Float design for Mistick Krewe of Comus Parade, New Orleans Mardi Gras, 1886. Visions of Other Worlds - Carlotta Bonnecaze (d. 1930) for Mistick Krewe of Comus [Wikimedia Commons/Public Domain]

Have a Ball

Author Arthur Burton LaCour notes the Comus Ball in 1857 on Gravier Street as New Orleans' first Mardi Gras ball. Since that initial party, MardiGras.com approximates that 137 Carnival balls are scheduled annually, kicking off the season with the Twelfth Night Ball each January 6, by—who else?—the Twelfth Night Revelers. If you are invited, it's important to note that despite the parades featuring colorful and outlandish costumes and masks, the corresponding balls are generally black tie.

The Masked Parader

[Thomas Park]

Even before selfies and social media, respected pillars of New Orleans society still did not wish to have their drunken indiscretions during Mardi Gras celebrations made public. So a law was passed to protect the guilty: "Wearing of masks, hoods, or other facial disguises in public places prohibited…exceptions; permit to conduct Mardi Gras festivities." This, along with N95 medical masks, made masking legal.

No Mardi Gras for You

While Fat Tuesday cannot be canceled as a holiday any more than Ash Wednesday or the subsequent Easter, the revelry can be. The 2021 pandemic was only the latest of 14 times New Orleans stopped letting the good times roll.

A coup attempt in late 1874 by between ex-Confederate Democrats opposed to reconstruction during post-Civil War against Republicans is known as The Battle of Canal Street. It was was one reason Mardi Gras celebrations were cancelled in 1875 [Wikimedia Commons / Public Domain]
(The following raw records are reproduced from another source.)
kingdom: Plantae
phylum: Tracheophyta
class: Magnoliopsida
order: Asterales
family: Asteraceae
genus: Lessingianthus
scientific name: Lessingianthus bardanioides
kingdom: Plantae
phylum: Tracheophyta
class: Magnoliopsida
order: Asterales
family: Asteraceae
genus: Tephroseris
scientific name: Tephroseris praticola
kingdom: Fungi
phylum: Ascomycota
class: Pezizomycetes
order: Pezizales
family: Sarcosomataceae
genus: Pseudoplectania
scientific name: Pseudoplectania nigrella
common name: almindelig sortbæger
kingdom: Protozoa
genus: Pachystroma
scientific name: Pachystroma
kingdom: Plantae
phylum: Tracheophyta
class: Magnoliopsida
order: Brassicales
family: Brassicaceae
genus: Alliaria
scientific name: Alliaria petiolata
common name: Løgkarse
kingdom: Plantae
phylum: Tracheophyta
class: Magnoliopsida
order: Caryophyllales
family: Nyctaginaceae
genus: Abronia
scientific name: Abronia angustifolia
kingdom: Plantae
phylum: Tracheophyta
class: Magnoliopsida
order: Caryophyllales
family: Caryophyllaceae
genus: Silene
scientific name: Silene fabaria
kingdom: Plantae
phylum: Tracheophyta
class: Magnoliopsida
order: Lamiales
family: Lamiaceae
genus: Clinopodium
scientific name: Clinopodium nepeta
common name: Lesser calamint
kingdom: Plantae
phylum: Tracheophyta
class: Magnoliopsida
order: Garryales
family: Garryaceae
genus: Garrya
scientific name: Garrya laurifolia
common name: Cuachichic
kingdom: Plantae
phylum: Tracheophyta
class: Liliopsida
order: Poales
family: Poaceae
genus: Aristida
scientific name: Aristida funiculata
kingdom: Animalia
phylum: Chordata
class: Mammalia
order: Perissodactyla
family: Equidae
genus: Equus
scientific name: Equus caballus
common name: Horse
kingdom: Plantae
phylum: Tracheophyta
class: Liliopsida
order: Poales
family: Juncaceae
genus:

1979 New Orleans Police strike

1951 Korean War

1942-1945 World War II

1919 Spanish Flu pandemic

1918 WWI

1879 Yellow Fever

1875 White Supremacist unrest

1862-1865 Civil War

The Meaning of Life

The Intergalactic Krewe of Chewbacchus is a legally recognized religion in Louisiana, with the late Peter Mehew (who played Chewbacca in the Star Wars franchise) as their "patron saint." This non-profit designation earns the krewe charitable legal tax-exempt status in Louisiana—as well as getting married by a wookie— according to one of a founding Men-in-Black members. This subsequently helps ensure membership dues will forever remain $42, which any Hitchhikers Guide to the Galaxy fan will tell you, is the answer to the meaning of life—unfortunately no one knows the question. But all are welcome, so members do not need to convert to the sci-fi krewe. However you roll, may the force be with you.